Love can be ambiguous. Love can be strange. The different types of relationships that exist today are a testament to how varied our tastes can be and these have made the dating scene of the modern world an interesting one. The phases of dating seem to shift with each passing year and yesterday’s rules are today’s red flags.
People start to wonder where they stand in the scheme of their relationship’s journey. Knowing where you and your partner stand can be reassuring and give you more confidence. Learning about the seven phases of dating and what they entail can also help you understand you may have skirted a few phases and are possibly rushing into a relationship – which is never a good sign.
If you’ve ever asked yourself, “What are the phases of dating relationships?”, then this article is designed to give you clarity and help you get an idea of the typical trajectory a relationship takes before becoming official.
The 7 Phases Of Dating You Go Through Before You’re Officially A Couple
Table of Contents
You can’t predict everything in life. The relationship timeline too varies greatly from person to person. With that in mind, the phases of dating listed below outline the most common ways a relationship develops before it becomes official. Of course, what constitutes official depends on the couple.
For some, official means being in an exclusive relationship defined by a serious commitment where they agree to not see other people. Others wait for the honeymoon phase to get over and for things to settle down before calling it official. The journey to becoming an “Official Couple” is not straightforward.
A lot of times, people skip several stages of a relationship and its development while others stay friends or keep things casual and undefined for long periods. If you feel like your relationship doesn’t match exactly with what you read here or elsewhere on the internet, don’t worry. There aren’t any rigid rules to the game of love. Even so, an insight into the different phases of dating will make sure you aren’t constantly losing sleep over “what are we?” or “where is this going?”:
1. The crush phase
This is objectively one of the first stages of a relationship but you may be wondering why a simple crush is counted as a phase in the dating world. Well, any relationship needs a spark that precedes everything else. Many consider a crush to be that spark and one of the first phases of dating relationships.
In this first stage, you fall in love with the way the person behaves, their qualities, and attributes. For some, this ‘superficial’ connection can be instantaneous. For others, it may grow over several weeks or months of spending time together. Some obvious signs that you are crushing on someone are
- Infatuation: It is common to be confused and wonder, “Am I in love or infatuated?” Infatuation refers to the strong desire you have for a person you are attracted to. Even though you may not know much about the person, you are still fascinated and in love with their personality, looks, or other observable characteristics
- Fantasies about your future together: This often brings with it opposing emotions such as excitement and nervousness. The former stems from the possibility of a future together, and the latter, from the worry if your feelings will be reciprocated. During this time, you may find yourself thinking about the honeymoon phase of romance –going on vacations together, what life would look like with them as your partner, and other such visions
- Difficulty focusing on other tasks: When a crush is really strong, people are often distracted and unable to concentrate. This is obviously because you can’t stop thinking about them for hours on end. People typically move out of this phase when someone decides to take things forward
Related Reading: The 4 Bases In Relationships That We Unanimously Agree On
2. The talking phase
The talking phase of a relationship is the time before romantic feelings become more evident. You enjoy conversations and begin to hang out with them more and form impressions of each other.

* **DATA ROWS**:

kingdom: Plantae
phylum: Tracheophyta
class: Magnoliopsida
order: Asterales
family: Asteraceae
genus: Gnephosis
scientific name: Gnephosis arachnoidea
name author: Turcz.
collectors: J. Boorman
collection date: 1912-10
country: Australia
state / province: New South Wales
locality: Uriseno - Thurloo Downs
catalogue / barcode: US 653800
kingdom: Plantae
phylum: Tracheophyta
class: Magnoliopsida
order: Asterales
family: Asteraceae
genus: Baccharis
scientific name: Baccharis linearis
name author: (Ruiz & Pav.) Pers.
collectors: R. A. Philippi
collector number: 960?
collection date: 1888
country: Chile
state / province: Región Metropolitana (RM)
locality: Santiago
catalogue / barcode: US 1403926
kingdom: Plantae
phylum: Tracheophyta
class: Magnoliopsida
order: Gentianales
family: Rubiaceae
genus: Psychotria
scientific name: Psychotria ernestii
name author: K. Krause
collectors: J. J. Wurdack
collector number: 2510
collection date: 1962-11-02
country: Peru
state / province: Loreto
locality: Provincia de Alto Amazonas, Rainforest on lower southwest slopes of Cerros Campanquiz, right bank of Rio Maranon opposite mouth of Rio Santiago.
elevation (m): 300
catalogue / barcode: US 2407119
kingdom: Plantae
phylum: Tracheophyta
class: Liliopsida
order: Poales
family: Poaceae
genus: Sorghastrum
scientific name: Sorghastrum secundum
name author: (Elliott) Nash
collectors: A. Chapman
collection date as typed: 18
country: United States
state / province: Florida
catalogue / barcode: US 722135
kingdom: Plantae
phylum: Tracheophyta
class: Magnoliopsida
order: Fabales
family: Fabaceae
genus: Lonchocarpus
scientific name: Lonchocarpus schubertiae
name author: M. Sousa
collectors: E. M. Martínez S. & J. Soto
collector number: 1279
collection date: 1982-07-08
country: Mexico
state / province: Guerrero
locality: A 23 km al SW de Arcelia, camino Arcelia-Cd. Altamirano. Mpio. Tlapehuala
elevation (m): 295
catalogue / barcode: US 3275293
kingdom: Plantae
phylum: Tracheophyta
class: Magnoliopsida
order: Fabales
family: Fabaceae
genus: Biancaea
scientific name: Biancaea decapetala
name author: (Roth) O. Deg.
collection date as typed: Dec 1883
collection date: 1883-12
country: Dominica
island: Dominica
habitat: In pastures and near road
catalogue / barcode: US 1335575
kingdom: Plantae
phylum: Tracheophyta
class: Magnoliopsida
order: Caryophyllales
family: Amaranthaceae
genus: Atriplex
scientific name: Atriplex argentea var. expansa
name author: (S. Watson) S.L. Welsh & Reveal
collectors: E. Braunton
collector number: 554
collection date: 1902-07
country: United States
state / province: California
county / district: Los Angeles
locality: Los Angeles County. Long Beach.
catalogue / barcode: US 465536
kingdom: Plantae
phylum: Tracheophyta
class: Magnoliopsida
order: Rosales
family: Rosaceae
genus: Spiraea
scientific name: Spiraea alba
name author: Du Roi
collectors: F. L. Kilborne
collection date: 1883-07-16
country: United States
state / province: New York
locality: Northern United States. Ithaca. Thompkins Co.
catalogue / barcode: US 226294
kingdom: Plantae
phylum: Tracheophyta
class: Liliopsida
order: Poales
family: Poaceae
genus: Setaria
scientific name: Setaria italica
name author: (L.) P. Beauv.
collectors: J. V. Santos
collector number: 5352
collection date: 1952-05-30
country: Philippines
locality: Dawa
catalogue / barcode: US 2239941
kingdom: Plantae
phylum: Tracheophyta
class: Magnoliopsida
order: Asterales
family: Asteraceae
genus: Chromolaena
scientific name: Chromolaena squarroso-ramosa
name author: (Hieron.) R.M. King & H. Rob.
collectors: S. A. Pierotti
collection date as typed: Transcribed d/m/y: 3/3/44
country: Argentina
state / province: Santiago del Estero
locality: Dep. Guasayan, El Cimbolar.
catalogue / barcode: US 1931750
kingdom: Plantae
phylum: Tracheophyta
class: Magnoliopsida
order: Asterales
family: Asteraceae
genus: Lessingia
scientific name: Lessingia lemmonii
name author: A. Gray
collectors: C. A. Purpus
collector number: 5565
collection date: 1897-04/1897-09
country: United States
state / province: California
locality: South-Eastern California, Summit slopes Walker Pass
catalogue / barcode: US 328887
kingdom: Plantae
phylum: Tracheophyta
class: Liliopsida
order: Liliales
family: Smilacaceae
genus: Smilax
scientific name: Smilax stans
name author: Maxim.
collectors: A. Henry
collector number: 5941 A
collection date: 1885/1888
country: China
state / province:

* **WRITTEN INSTRUCTION**: Decide whether each statement agrees with the dating article above, answering yes or no and quoting the article's words that settle it: (a) a crush always forms instantly, (b) the article holds that love has no rigid rules, (c) the talking phase comes after romantic feelings become more evident.

* **RESPONSE TO THE TASK**:
(a) No: "For some, this ‘superficial’ connection can be instantaneous. For others, it may grow over several weeks or months of spending time together."
(b) Yes: "There aren’t any rigid rules to the game of love."
(c) No: "The talking phase of a relationship is the time before romantic feelings become more evident."